Introduction

The haploid pathogenic yeast Candida glabrata ranks second only to C. albicans as a cause of bloodstream fungal infection and candidal vaginitis. One of the most notable attributes of this species is its decreased susceptibility to the azole antifungal agent fluconazole.

The C. glabrata MLST scheme was developed by Andrew Dodgson in the laboratories of David Denning (University of Manchester, UK) and David Soll (University of Iowa, USA) for the unambiguous characterization of isolates, and to enable easy inter-laboratory comparisons to be made. It was first piloted in a study of 109 geographically diverse isolates.

The allelic profiles of these strains and others can be found in the database.

REF:
Dodgson AR, Pujol C, Denning DW, Soll DR, Fox AJ. Multilocus sequence typing of Candida glabrata reveals geographically enriched clades. J Clin Microbiol. 2003 Dec;41(12):5709-17.
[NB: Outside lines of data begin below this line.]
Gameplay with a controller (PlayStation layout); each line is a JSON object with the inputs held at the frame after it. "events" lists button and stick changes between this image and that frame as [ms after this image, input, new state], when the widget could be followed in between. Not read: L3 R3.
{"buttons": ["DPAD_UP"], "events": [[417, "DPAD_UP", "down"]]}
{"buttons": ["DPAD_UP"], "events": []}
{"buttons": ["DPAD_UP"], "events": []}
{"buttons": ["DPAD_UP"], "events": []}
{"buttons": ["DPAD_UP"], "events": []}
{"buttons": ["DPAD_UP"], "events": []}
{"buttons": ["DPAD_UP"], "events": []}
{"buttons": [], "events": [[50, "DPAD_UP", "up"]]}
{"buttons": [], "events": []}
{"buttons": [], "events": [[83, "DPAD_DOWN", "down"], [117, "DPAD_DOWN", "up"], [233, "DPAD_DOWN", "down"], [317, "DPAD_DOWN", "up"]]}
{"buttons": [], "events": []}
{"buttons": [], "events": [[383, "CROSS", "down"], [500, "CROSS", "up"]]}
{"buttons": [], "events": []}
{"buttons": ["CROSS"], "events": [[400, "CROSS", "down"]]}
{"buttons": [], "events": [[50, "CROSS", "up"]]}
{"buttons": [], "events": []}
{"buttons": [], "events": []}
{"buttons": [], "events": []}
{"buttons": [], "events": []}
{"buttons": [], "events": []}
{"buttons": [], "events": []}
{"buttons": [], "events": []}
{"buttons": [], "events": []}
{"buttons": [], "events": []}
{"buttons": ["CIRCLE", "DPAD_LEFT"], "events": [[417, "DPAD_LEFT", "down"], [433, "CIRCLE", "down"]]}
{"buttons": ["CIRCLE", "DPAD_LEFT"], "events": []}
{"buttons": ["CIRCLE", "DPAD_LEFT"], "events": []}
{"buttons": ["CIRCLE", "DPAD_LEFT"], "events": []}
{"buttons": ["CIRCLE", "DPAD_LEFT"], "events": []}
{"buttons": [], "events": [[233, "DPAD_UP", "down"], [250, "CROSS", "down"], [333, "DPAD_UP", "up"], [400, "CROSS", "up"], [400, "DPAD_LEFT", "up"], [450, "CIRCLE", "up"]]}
The technique has proved useful for studying the population structure of the species and its worldwide distribution. It is intended that the technique be used to address questions about geographical differences seen in both the incidence of infection and the antifungal susceptibilities of isolates. To this end, researchers are encouraged to submit their data to the curator in order that that the database may be enlarged and of greater utility to the research community as a whole.